AI Hardware Capacity Framework
Overview
This framework translates technical AI hardware specifications into business-relevant capacity metrics. Instead of focusing on TOPS, tokens/second, or other technical measures, we express capabilities in terms of people served and business processes supported.
Core Philosophy: Coarse buckets over fake precision. Focus on sustainable workloads, not peak theoretical performance.

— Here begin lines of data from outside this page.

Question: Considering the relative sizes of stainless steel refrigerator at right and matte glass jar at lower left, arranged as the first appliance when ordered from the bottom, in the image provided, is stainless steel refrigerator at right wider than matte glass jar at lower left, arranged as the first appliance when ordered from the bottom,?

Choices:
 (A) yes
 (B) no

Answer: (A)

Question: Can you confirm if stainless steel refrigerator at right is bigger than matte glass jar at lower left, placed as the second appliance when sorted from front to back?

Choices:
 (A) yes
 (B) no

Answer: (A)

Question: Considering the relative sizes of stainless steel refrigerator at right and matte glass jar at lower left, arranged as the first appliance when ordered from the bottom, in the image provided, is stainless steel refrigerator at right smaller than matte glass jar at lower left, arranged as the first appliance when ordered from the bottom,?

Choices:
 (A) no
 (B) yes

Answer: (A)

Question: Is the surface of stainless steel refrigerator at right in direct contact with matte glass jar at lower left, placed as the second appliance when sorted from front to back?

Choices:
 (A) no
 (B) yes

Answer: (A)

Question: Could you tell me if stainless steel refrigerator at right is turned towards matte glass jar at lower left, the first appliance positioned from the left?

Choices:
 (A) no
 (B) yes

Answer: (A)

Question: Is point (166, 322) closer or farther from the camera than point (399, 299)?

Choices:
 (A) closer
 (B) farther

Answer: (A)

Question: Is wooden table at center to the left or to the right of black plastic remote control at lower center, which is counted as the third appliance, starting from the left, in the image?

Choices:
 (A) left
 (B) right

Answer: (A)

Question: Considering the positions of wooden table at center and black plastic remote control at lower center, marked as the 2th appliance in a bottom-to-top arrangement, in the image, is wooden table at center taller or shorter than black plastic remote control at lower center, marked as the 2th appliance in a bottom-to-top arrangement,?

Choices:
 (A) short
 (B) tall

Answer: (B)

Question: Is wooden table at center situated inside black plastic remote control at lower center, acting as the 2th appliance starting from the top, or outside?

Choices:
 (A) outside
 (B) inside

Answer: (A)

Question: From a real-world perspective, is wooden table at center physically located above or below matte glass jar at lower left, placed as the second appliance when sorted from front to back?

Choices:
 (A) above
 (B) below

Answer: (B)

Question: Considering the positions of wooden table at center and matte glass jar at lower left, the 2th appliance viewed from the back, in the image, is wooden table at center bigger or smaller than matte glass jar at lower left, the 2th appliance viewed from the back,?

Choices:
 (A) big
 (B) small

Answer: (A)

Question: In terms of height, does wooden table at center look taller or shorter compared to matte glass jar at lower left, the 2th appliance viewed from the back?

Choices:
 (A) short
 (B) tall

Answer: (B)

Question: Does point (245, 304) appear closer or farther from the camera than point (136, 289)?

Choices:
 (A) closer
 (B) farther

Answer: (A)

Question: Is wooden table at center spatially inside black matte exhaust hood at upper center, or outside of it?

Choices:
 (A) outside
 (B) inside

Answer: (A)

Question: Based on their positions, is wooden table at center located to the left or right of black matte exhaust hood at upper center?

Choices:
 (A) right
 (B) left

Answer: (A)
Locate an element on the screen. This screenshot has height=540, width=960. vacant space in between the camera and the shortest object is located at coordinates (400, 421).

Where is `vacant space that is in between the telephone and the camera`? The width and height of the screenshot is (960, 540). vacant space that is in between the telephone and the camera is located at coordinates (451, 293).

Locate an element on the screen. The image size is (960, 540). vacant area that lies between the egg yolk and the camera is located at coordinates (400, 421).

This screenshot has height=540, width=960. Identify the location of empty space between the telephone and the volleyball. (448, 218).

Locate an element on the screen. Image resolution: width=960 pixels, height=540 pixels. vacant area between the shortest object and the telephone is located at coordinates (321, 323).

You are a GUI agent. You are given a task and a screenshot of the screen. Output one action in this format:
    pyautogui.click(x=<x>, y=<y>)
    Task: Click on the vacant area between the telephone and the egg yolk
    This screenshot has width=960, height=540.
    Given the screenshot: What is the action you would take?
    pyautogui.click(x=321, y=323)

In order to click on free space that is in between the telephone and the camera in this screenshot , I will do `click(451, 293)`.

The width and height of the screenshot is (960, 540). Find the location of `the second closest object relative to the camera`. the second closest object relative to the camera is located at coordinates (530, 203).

Business Workload Categories
We define 4 generic workload categories that cover most enterprise AI use cases:
1. Internal Q&A + Drafting (Knowledge Workers)
- Who uses it: Support teams, operations, finance, HR, legal
- Unit: Active concurrent users
- Sustainability note: Based on interactive usage patterns (questions, drafting, research)
2. Document Processing
- What it does: OCR, classification, field extraction, summarization
- Unit: Documents per day (sustained processing)
- Examples: Invoices, contracts, reports, forms
3. Tickets/Emails Triage
- What it does: Classification, routing, priority assignment, basic responses
- Unit: Tickets/emails per day
- Examples: Support tickets, customer emails, internal requests
4. Vision/Monitoring (Optional)
- What it does: Real-time analysis, anomaly detection, alerts
- Unit: Camera streams or events per second
- Examples: Security feeds, quality control, equipment monitoring
Capacity Buckets
We use coarse, business-relevant buckets rather than precise numbers:
User Scale
- Small team: ≤ 20 active users
- Medium team: 20-50 active users
- Large team: 100+ active users
Document Processing Scale
- Basic triage: 500 docs/day (classification only)
- With AI analysis: 2,000 docs/day (extraction + summarization)
- High volume: 10,000+ docs/day (triage-focused)
Ticket/Email Scale
- Small operation: 1,000 tickets/day
- Medium operation: 5,000 tickets/day
- Large operation: 20,000+ tickets/day
Reporting Spike Benchmark
Secondary metric for batch processing scenarios (quarter-end, audits, reporting):
- Test case: 4,000 mixed documents end-to-end
- SLA targets:
- Fast: ≤ 4 hours (same-day processing)
- Overnight: ≤ 12 hours (weekend processing)
- Batch: > 12 hours (asynchronous processing)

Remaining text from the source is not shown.